[Aim of the exercise] What this exercise calls for is an exact copy of the data.

[Data]
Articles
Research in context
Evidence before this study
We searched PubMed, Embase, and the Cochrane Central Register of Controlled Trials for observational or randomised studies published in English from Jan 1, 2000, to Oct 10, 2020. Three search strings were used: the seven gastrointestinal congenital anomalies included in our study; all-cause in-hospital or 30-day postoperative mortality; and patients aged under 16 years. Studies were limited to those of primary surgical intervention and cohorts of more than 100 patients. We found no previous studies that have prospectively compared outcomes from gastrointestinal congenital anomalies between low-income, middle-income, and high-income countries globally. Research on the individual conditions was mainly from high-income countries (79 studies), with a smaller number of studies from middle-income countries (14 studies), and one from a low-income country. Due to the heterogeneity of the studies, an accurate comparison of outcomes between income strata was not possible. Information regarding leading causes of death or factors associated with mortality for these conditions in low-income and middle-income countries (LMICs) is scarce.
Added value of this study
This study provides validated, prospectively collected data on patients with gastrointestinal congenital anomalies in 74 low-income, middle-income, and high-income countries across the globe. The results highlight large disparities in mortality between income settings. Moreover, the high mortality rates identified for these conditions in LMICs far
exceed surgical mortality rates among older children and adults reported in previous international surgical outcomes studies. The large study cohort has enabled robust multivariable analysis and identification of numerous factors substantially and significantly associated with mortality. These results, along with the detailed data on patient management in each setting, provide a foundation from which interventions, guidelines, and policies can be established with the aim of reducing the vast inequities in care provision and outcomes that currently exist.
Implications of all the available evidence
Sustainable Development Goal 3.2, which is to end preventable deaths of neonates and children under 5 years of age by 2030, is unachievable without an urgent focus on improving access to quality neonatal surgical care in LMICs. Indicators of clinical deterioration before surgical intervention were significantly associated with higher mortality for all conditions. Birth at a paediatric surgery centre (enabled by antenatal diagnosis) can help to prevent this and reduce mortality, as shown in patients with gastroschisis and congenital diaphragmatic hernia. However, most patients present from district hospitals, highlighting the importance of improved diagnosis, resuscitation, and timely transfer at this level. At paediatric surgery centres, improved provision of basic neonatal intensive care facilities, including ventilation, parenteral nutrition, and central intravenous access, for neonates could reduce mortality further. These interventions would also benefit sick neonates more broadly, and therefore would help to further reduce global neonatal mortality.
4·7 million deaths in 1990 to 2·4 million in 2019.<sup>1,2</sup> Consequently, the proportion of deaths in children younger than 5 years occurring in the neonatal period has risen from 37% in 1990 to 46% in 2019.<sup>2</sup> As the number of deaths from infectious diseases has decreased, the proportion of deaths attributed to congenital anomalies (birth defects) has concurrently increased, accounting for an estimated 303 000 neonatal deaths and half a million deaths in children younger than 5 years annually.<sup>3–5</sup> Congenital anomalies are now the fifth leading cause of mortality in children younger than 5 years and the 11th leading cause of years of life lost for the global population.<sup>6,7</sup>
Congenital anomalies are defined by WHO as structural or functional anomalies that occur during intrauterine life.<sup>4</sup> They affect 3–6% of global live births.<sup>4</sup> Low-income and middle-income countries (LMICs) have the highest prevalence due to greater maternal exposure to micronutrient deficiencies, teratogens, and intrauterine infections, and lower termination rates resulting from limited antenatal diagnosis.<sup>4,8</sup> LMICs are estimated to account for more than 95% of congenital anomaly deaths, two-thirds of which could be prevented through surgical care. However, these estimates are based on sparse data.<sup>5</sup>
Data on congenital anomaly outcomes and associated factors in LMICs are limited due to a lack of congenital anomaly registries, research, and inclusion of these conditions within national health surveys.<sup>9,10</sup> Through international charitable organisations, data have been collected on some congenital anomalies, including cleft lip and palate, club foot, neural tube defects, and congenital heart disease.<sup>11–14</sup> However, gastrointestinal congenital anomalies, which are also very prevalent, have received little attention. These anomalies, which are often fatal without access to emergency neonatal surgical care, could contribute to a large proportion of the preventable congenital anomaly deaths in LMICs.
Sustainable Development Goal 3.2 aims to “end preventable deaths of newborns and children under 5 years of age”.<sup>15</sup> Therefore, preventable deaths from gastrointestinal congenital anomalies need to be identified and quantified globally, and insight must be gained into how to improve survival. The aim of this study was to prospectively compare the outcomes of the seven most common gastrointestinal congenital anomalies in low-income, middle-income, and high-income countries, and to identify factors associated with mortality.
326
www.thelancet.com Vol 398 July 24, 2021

[Solution]
Articles
Research in context
Evidence before this study
We searched PubMed, Embase, and the Cochrane Central Register of Controlled Trials for observational or randomised studies published in English from Jan 1, 2000, to Oct 10, 2020. Three search strings were used: the seven gastrointestinal congenital anomalies included in our study; all-cause in-hospital or 30-day postoperative mortality; and patients aged under 16 years. Studies were limited to those of primary surgical intervention and cohorts of more than 100 patients. We found no previous studies that have prospectively compared outcomes from gastrointestinal congenital anomalies between low-income, middle-income, and high-income countries globally. Research on the individual conditions was mainly from high-income countries (79 studies), with a smaller number of studies from middle-income countries (14 studies), and one from a low-income country. Due to the heterogeneity of the studies, an accurate comparison of outcomes between income strata was not possible. Information regarding leading causes of death or factors associated with mortality for these conditions in low-income and middle-income countries (LMICs) is scarce.
Added value of this study
This study provides validated, prospectively collected data on patients with gastrointestinal congenital anomalies in 74 low-income, middle-income, and high-income countries across the globe. The results highlight large disparities in mortality between income settings. Moreover, the high mortality rates identified for these conditions in LMICs far
exceed surgical mortality rates among older children and adults reported in previous international surgical outcomes studies. The large study cohort has enabled robust multivariable analysis and identification of numerous factors substantially and significantly associated with mortality. These results, along with the detailed data on patient management in each setting, provide a foundation from which interventions, guidelines, and policies can be established with the aim of reducing the vast inequities in care provision and outcomes that currently exist.
Implications of all the available evidence
Sustainable Development Goal 3.2, which is to end preventable deaths of neonates and children under 5 years of age by 2030, is unachievable without an urgent focus on improving access to quality neonatal surgical care in LMICs. Indicators of clinical deterioration before surgical intervention were significantly associated with higher mortality for all conditions. Birth at a paediatric surgery centre (enabled by antenatal diagnosis) can help to prevent this and reduce mortality, as shown in patients with gastroschisis and congenital diaphragmatic hernia. However, most patients present from district hospitals, highlighting the importance of improved diagnosis, resuscitation, and timely transfer at this level. At paediatric surgery centres, improved provision of basic neonatal intensive care facilities, including ventilation, parenteral nutrition, and central intravenous access, for neonates could reduce mortality further. These interventions would also benefit sick neonates more broadly, and therefore would help to further reduce global neonatal mortality.
4·7 million deaths in 1990 to 2·4 million in 2019.<sup>1,2</sup> Consequently, the proportion of deaths in children younger than 5 years occurring in the neonatal period has risen from 37% in 1990 to 46% in 2019.<sup>2</sup> As the number of deaths from infectious diseases has decreased, the proportion of deaths attributed to congenital anomalies (birth defects) has concurrently increased, accounting for an estimated 303 000 neonatal deaths and half a million deaths in children younger than 5 years annually.<sup>3–5</sup> Congenital anomalies are now the fifth leading cause of mortality in children younger than 5 years and the 11th leading cause of years of life lost for the global population.<sup>6,7</sup>
Congenital anomalies are defined by WHO as structural or functional anomalies that occur during intrauterine life.<sup>4</sup> They affect 3–6% of global live births.<sup>4</sup> Low-income and middle-income countries (LMICs) have the highest prevalence due to greater maternal exposure to micronutrient deficiencies, teratogens, and intrauterine infections, and lower termination rates resulting from limited antenatal diagnosis.<sup>4,8</sup> LMICs are estimated to account for more than 95% of congenital anomaly deaths, two-thirds of which could be prevented through surgical care. However, these estimates are based on sparse data.<sup>5</sup>
Data on congenital anomaly outcomes and associated factors in LMICs are limited due to a lack of congenital anomaly registries, research, and inclusion of these conditions within national health surveys.<sup>9,10</sup> Through international charitable organisations, data have been collected on some congenital anomalies, including cleft lip and palate, club foot, neural tube defects, and congenital heart disease.<sup>11–14</sup> However, gastrointestinal congenital anomalies, which are also very prevalent, have received little attention. These anomalies, which are often fatal without access to emergency neonatal surgical care, could contribute to a large proportion of the preventable congenital anomaly deaths in LMICs.
Sustainable Development Goal 3.2 aims to “end preventable deaths of newborns and children under 5 years of age”.<sup>15</sup> Therefore, preventable deaths from gastrointestinal congenital anomalies need to be identified and quantified globally, and insight must be gained into how to improve survival. The aim of this study was to prospectively compare the outcomes of the seven most common gastrointestinal congenital anomalies in low-income, middle-income, and high-income countries, and to identify factors associated with mortality.
326
www.thelancet.com Vol 398 July 24, 2021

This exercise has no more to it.